Minha questão e minha opinião são tão individuais, quanto singulares são os modelos de cada relação. Portanto, cada qual que exerça a liberdade de escolher a vida que quer para si. Desde desistir e conviver com a solidão, a viver junto e infeliz até ser realista e tomar consciência que uma relação é um projeto sem cronograma fixo e cada etapa deve, cotidianamente, ser repactuada com o parceiro. Dá trabalho, mas, vale a pena quando o amor e a amizade justificam o empenho.

Há também, o que duvido um pouco, quem conviva com essas questões e consiga transpor suas dificuldades sem maiores traumas. Afinal, cada um tem o direito de viver no nível de profundidade que suportar.


ALICE ROSSINI

4 comentários:

Anônimo disse...

Coisa mais dificil é manter um amor,ne?
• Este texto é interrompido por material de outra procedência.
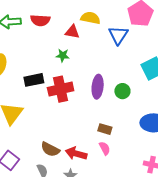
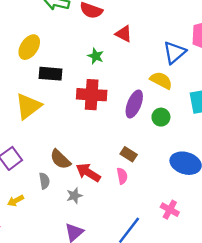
yellow semicircle: (90, 18) -> (161, 80), moved
green star: (63, 55) -> (96, 56), moved
black rectangle: (34, 80) -> (51, 74), moved

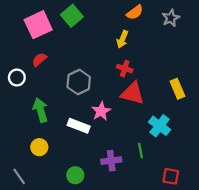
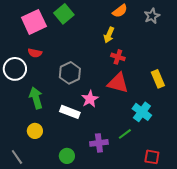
red semicircle: (39, 60) -> (35, 53), turned -128
red cross: (125, 69) -> (118, 57), moved
white circle: (17, 78) -> (15, 69), size x1.5
green line: (140, 151) -> (125, 134), turned 64

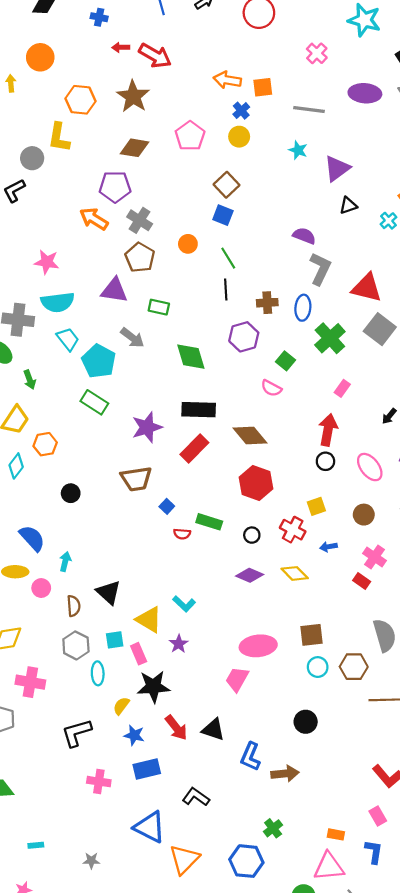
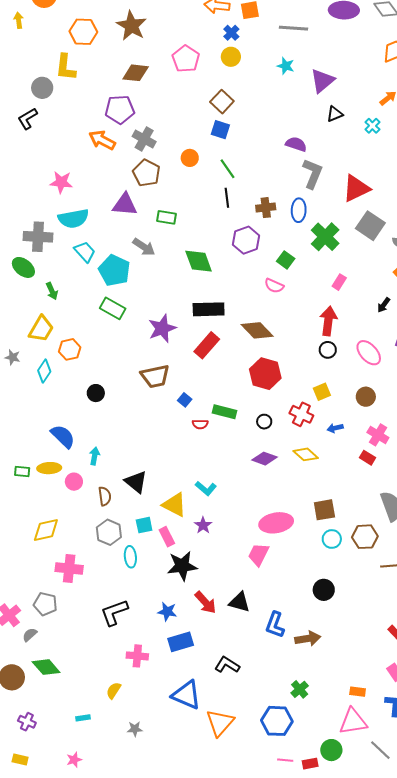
red triangle: (367, 288) -> (356, 188), turned -36
yellow semicircle: (121, 706) -> (114, 690), moved

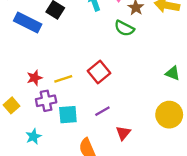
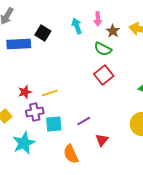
blue rectangle: (28, 23) -> (19, 44), turned -30
red square: (99, 72) -> (104, 75), moved
cyan star: (33, 136) -> (24, 143), size x1.6

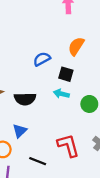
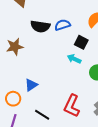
black semicircle: (25, 99) -> (40, 26), moved
red L-shape: (68, 145) -> (72, 106), turned -150

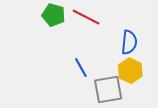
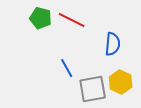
yellow hexagon: (130, 71) -> (121, 82), moved

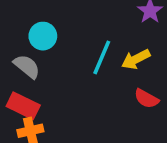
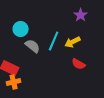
gray semicircle: (27, 66) -> (33, 46), moved

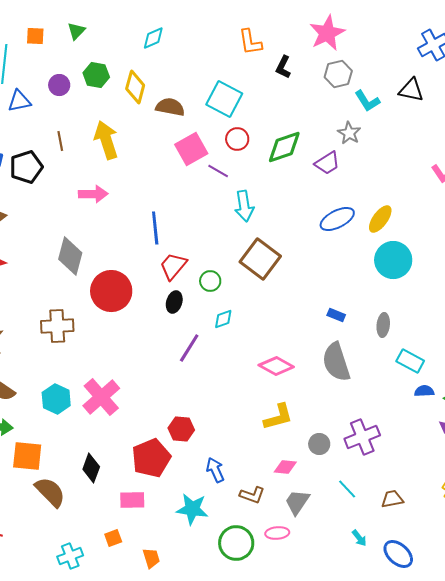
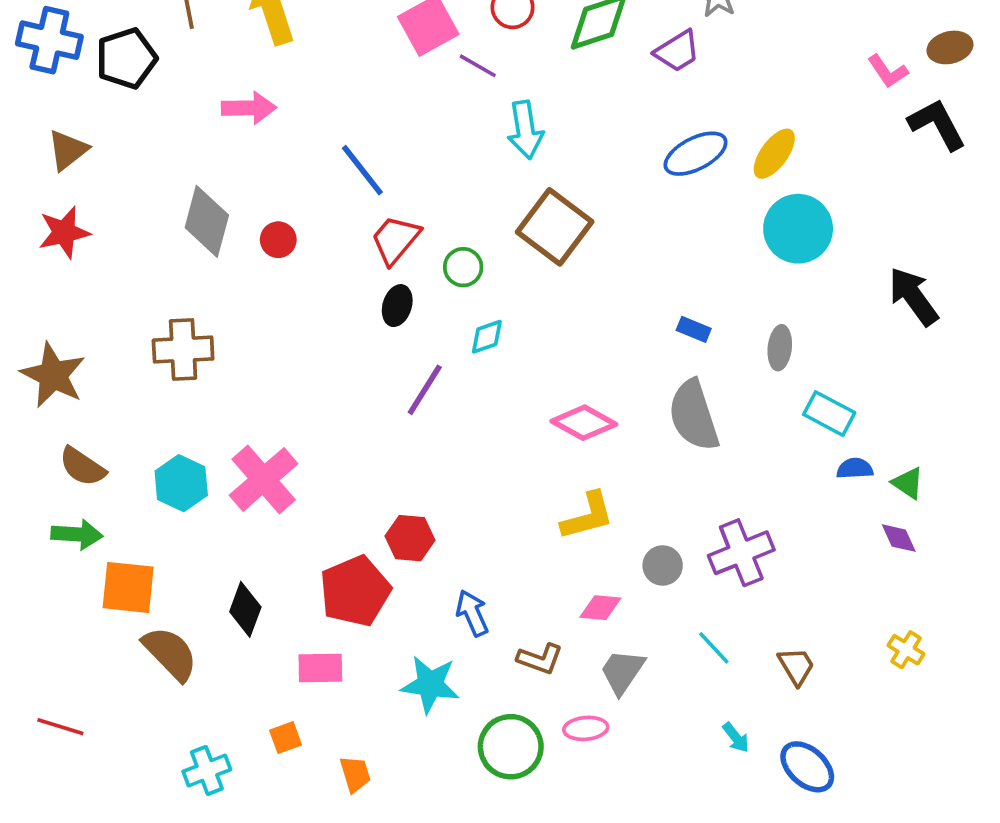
blue line: (155, 228) -> (362, 170), turned -32
red circle: (111, 291) -> (278, 240), moved, size x0.5
brown trapezoid: (392, 499) -> (796, 666), turned 70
Voce tem razão, é um enigma que ningueum vai,nem deve decifrar, senão fica sem graça...
Acho que a gente gosta mesmo é de sofrer...rsrs

Anônimo disse...

NOSSA! QUE TEXTO! SABIA QUE VOCE, ALÉM DE BONITA E SIMPATICA É INTELIGENTE!

Unknown disse...

Voce foi profunda, Alice! Muito razoavel essa analise. Alias, quero aproveitar para lhe parabenizar pela maravilhosa forma de escrever - vc brinca com as palavras. Obrigada por dividir conosco suas ideias. bjs

Anônimo disse...

Ninguem mais colocaria o enigma de amar e ser amado com essa "simplicidade complicada", dicotomia típica do universo feminino. Quando utiliza nossa carga cultural como âncora para um padrão de amor pautado no sofrimento, quando enfatiza nosso eterno desejar - como seres insatisfeitos que somos - e seu reflexo em nossas vidas, você lança um desafio sobre os padrões que estabelecemos para nossos relacionamentos e nos instiga a questionar aquilo que vivemos. Não é à toa que nós, mulheres, nos identificamos tanto com a sua fala! Parabens pelo delicioso texto, pelo ponto de vista racional - sem deixar de ser feminino, quando a maioria estaria "jogando pedras" no príncipe que preferiu "a sapa" à belíssima princesa, contrariando todos os contos de fadas.